Rapidement relayés sur les réseaux sociaux, ces propos ont suscité de vives réactions, certains y voyant une proposition concrète impliquant directement les institutions religieuses, tandis que d’autres ont dénoncé une possible ingérence dans la gestion des églises. Dans un pays où ces dernières jouent un rôle social majeur, notamment dans l’éducation et la santé, la sensibilité du sujet a amplifié la portée de la controverse.

Face à l’ampleur des réactions, le journaliste d’investigation Joli Toko est intervenu pour apporter des éléments de clarification. Selon lui, les propos du gouverneur ont été sortis de leur contexte initial et ne doivent pas être interprétés comme une orientation politique ou une décision institutionnelle. Il évoque plutôt une illustration destinée à appuyer une réflexion économique.

D’après cette lecture, André Wameso cherchait à démontrer, à travers un exemple hypothétique, le potentiel de mobilisation des ressources internes pour financer les PME. L’hypothèse des 50% des offrandes et dîmes s’inscrirait ainsi dans une démarche pédagogique visant à sensibiliser son auditoire aux mécanismes alternatifs de financement de l’économie.

Cette mise au point n’a toutefois pas suffi à apaiser complètement les tensions. Pour de nombreux observateurs, la question dépasse désormais le cadre d’une simple déclaration. Elle renvoie à des enjeux plus larges liés à la frontière entre sphère publique et institutions religieuses, ainsi qu’au rôle que ces dernières peuvent ou doivent jouer dans le développement économique.
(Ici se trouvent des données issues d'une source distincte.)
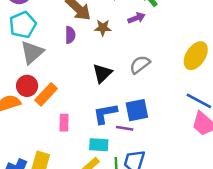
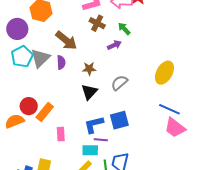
brown star: (103, 28) -> (89, 69), moved
gray triangle: (32, 52) -> (40, 58), moved
purple line: (125, 128) -> (101, 140), moved

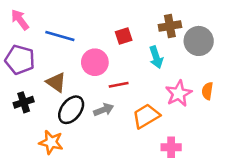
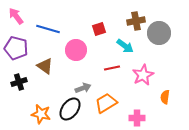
cyan arrow: (156, 57) -> (125, 46), turned -36
red line: (119, 85) -> (112, 68), moved
orange semicircle: (207, 91) -> (165, 97), moved
black ellipse: (71, 110) -> (70, 109), moved
orange trapezoid: (146, 116) -> (106, 103), moved

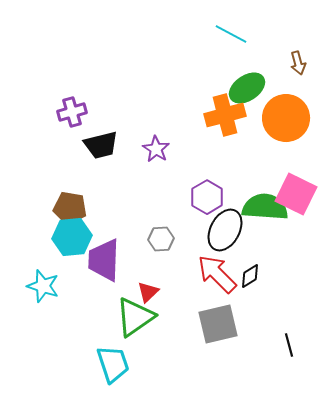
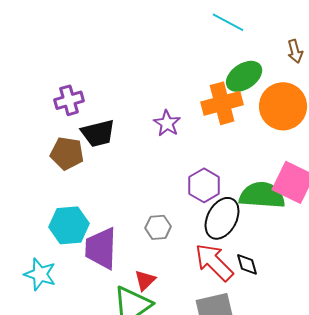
purple star: (156, 149) -> (167, 123), moved
brown pentagon: (70, 208) -> (67, 153), moved
black diamond: (250, 276) -> (247, 264), turned -75

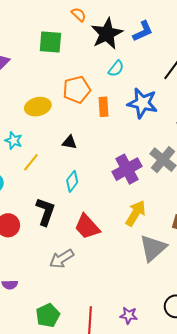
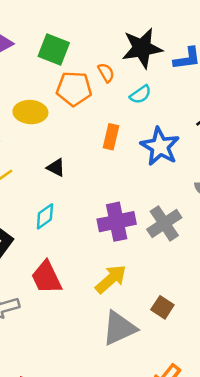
orange semicircle: (79, 15) -> (106, 73), moved
green square: (50, 42) -> (54, 49), moved
orange pentagon: (77, 90) -> (74, 89), moved

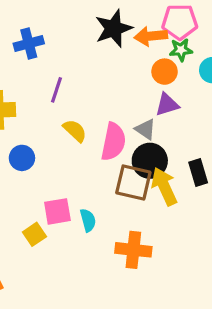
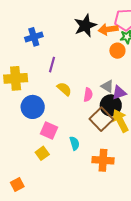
purple triangle: (167, 105) -> (119, 93), moved
pink semicircle: (113, 142) -> (88, 95), size x0.6
blue circle: (22, 158) -> (33, 107), size x1.5
brown square: (133, 183) -> (101, 119), turned 35
pink square: (57, 211) -> (49, 130), moved, turned 36

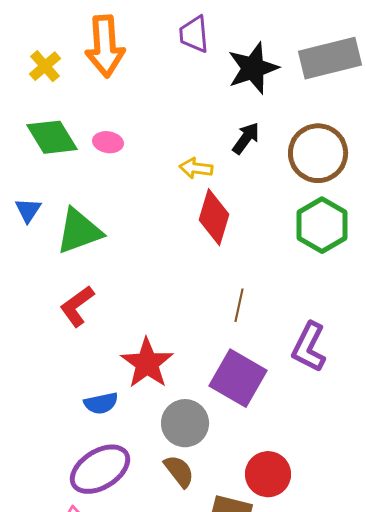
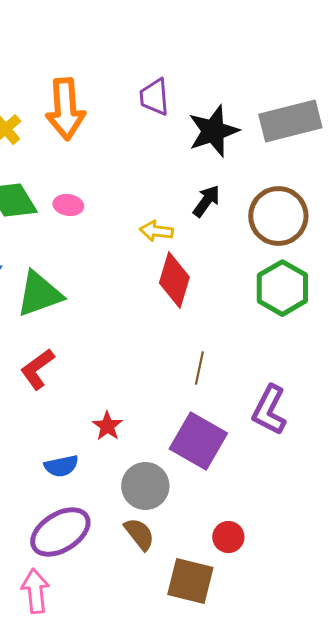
red star: (147, 363) -> (107, 426), size x0.6
red circle: (268, 474) -> (228, 537), size x0.7

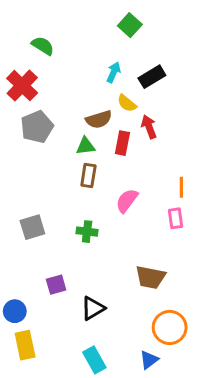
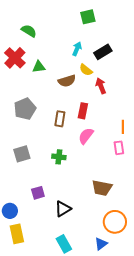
green square: (130, 25) -> (88, 17), turned 35
gray pentagon: (37, 127) -> (25, 109), moved
red rectangle: (122, 143) -> (83, 111), moved
green triangle: (86, 146) -> (39, 67), moved

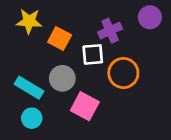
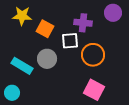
purple cross: (110, 31) -> (83, 23), turned 30
pink square: (85, 106) -> (94, 90), moved
cyan circle: (32, 118) -> (12, 93), moved

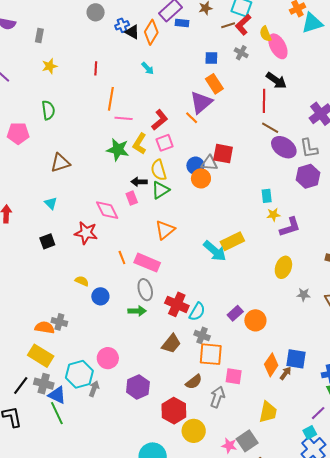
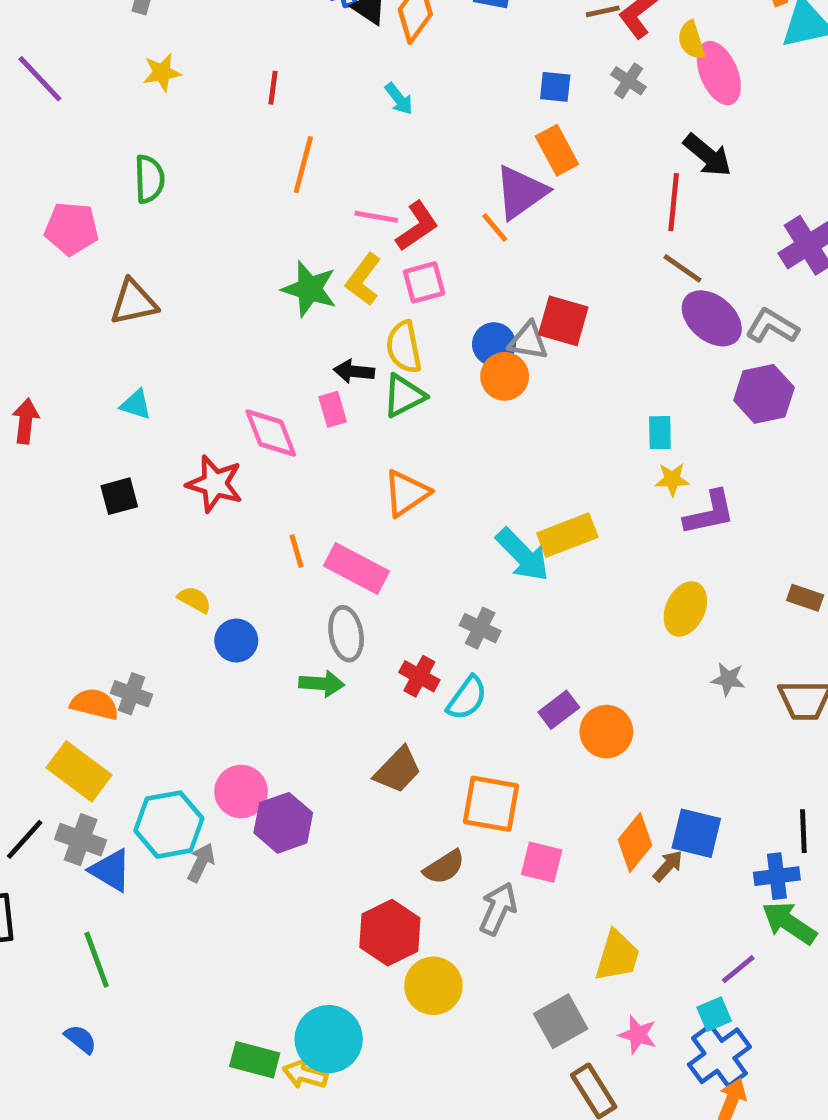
pink line: (124, 118) -> (376, 217), moved
gray L-shape: (309, 148) -> (772, 326), turned 125
brown triangle: (60, 163) -> (134, 302), moved
cyan triangle: (51, 203) -> (136, 405), turned -32
red cross: (177, 304) -> (419, 676), size x0.7
gray cross: (202, 335) -> (480, 628), moved
purple hexagon: (138, 387) -> (283, 823), moved
green line: (57, 413) -> (97, 960), moved
pink star: (229, 446) -> (638, 1035), moved

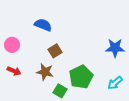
En toile de fond, la problématique du financement des PME demeure centrale en République démocratique du Congo. Faiblement bancarisées et confrontées à des conditions d’accès au crédit souvent contraignantes, ces entreprises peinent à se développer pleinement. Cette réalité alimente la recherche de solutions innovantes, parfois audacieuses, pour soutenir leur croissance.

L’épisode souligne les défis de la communication publique à l’ère numérique. Dans un environnement où les extraits circulent rapidement, souvent sans contexte, les propos des responsables peuvent être amplifiés, déformés ou réinterprétés, donnant lieu à des polémiques parfois éloignées de leur intention initiale.

Au final, entre malentendu et débat de fond, l’affaire illustre la nécessité d’un double effort : d’une part, une communication plus contextualisée de la part des décideurs ; d’autre part, une lecture plus nuancée des discours publics. Car au-delà de la controverse, c’est bien la question cruciale du financement de l’économie congolaise qui reste posée.